* TASK TO COMPLETE *
Exact reproduction, images excluded: write out the records below.
── DATASET ──
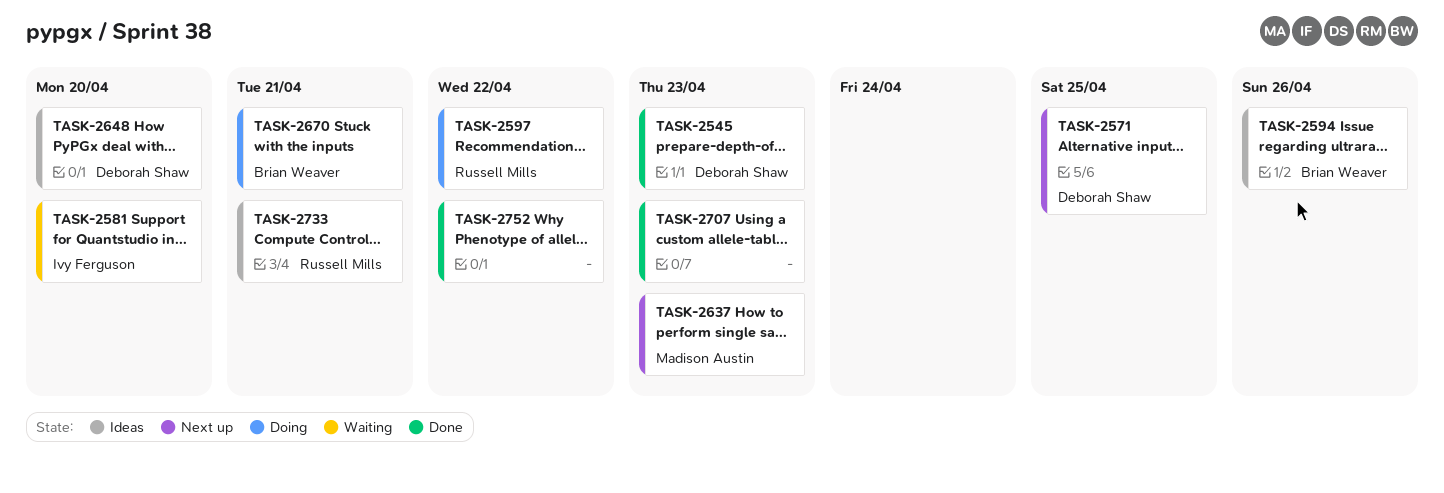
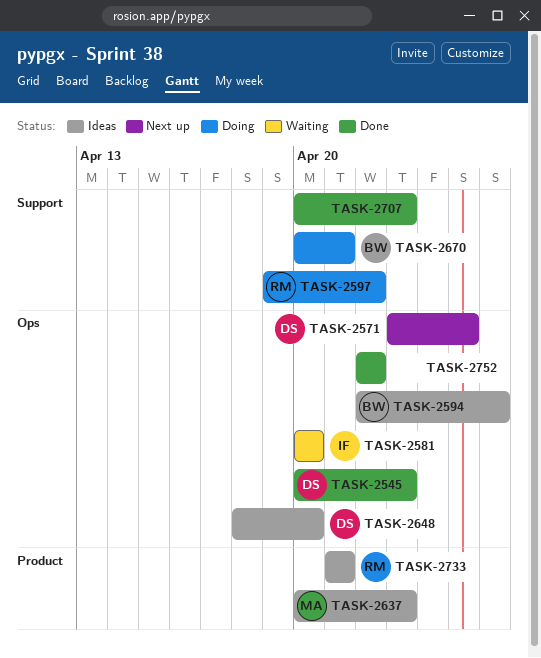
TASK-2637, status: Next up -> Ideas

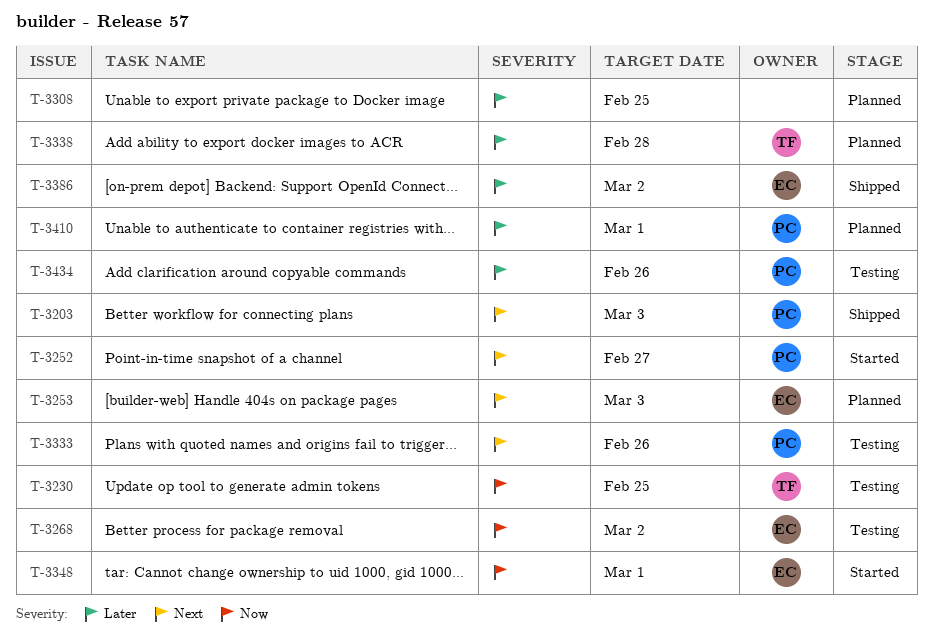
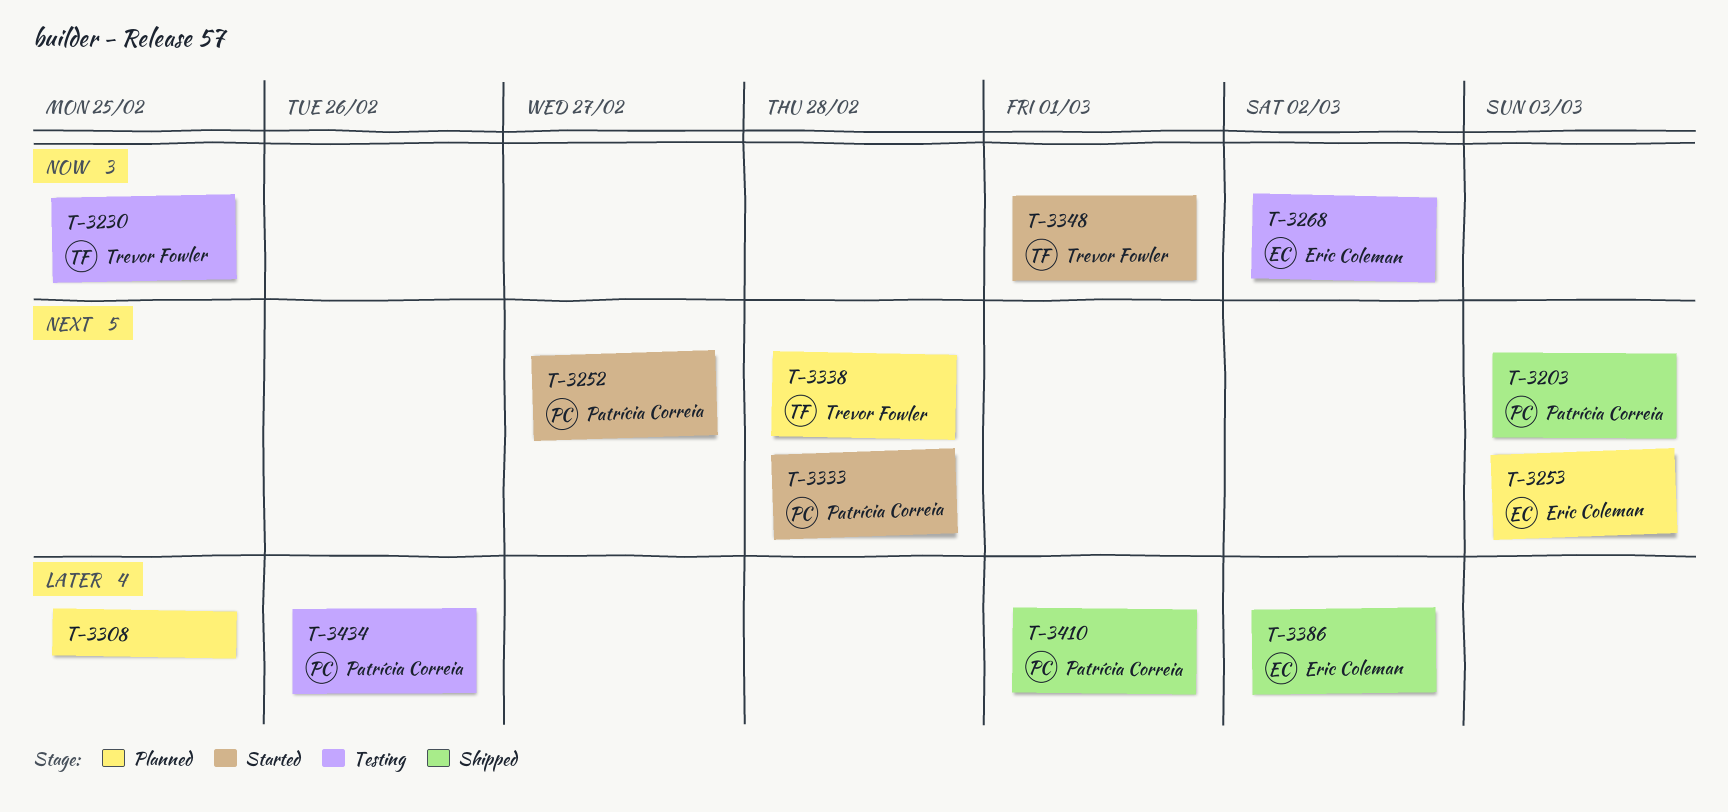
T-3333, status: Testing -> Started
T-3333, due: Feb 26 -> Feb 28
T-3338, priority: Later -> Next
T-3348, owner: Eric Coleman -> Trevor Fowler
T-3410, status: Planned -> Shipped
───
* SOLUTION *
TASK-2637, status: Next up -> Ideas

T-3333, status: Testing -> Started
T-3333, due: Feb 26 -> Feb 28
T-3338, priority: Later -> Next
T-3348, owner: Eric Coleman -> Trevor Fowler
T-3410, status: Planned -> Shipped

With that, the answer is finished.